Tuttavia, la critica di Facebook è stato tutt’altro che universale, il giornalista libanese Doja Daoud, intervistato da Al Jazeera ha spiegato  che il safety check non sarebbe stato così utile a Beirut come era a Parigi. “Può essere utile ma dobbiamo tenere presente che in Libano in caso di attacco la rete salta e nessuno potrebbe connettersi a Facebook”, ha spiegato.

Sia quel che sia, Facebook in Medio Oriente ha milioni di utenti. Una circostanza che ha spinto Zuckerberg a rispondere alla critiche: “Fino a ieri, la nostra politica è stato solo per attivare il controllo di sicurezza per le calamità naturali. Abbiamo appena cambiato e ora in programma di attivare la verifica di sicurezza per ulteriori disastri umani andando avanti così”, ha scritto. E ancora: “Ci prendiamo cura di tutte le persone allo stesso modo, e lavoreremo duramente per aiutare le persone che soffrono come molte di queste situazioni come possiamo.”
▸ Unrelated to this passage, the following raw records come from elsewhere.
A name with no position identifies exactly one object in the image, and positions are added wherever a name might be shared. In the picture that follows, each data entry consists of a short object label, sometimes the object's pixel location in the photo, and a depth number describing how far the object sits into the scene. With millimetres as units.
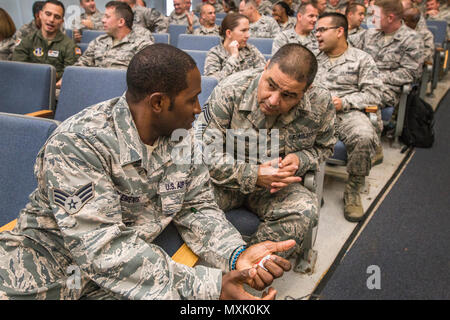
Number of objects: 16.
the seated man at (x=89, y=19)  4891
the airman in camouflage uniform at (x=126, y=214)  847
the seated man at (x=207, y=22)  4148
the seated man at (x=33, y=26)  3686
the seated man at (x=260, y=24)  4547
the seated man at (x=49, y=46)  3055
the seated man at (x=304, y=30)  3299
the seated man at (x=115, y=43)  3078
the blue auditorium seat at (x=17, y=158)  1164
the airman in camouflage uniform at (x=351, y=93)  2229
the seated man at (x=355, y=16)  4059
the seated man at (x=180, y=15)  5492
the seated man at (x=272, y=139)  1478
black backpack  3150
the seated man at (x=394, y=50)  2908
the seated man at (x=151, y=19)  5375
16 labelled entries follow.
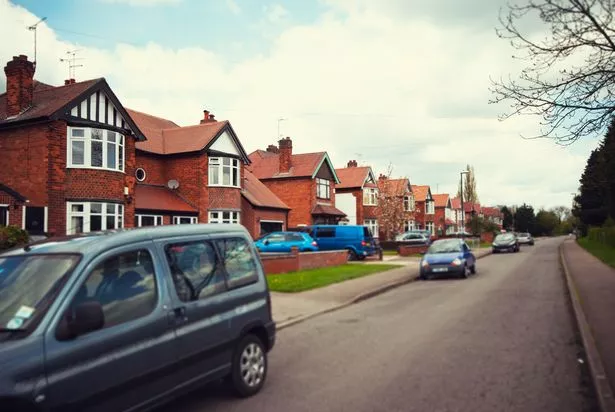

Il Safety check infatti è stato usato per la prima volta dopo lo tsunami in Giappone del 2011, tragedia che ha permesso di capire quanto fossero importanti le comunicazioni. Così via via, durante i terremoti in Afghanistan, Cile, in Nepal  come durante i cicloni nel Pacifico e nelle Filippine il safety check ha permesso alle persone di ritrovarsi e ha aiutato nella ricerca dei soccorsi. Ma mai prima di oggi per attentati o guerre. “Abbiamo deciso di attivarlo anche nel caso di Parigi perché abbiamo registrato un incremento delle attività sulla nostra piattaforma collegate a questo evento”, spiegano da Menlo Park. “Così abbiamo esteso il campo oltre i disastri naturali”. “Certo, c’è ancora molto lavoro da fare”, ha scritto su Facebook Alex Schultz, vice presidente del settore crescita di Facebook. “Nel caso di disastri naturali, applichiamo alcuni criteri che includono la vastità e l’impatto dell’evento. Quando una crisi è in corso, come una guerra o un’epidemia, Safety Check nelle sua forma attuale non è così utile per la gente, perché non esiste un momento preciso in cui l’evento inizia e si conclude e non è possibile sapere quando qualcuno è davvero al sicuro”.

Ma il dubbio in Medio Oriente resta. I morti siriani o libanesi valgono meno di quelli francesi?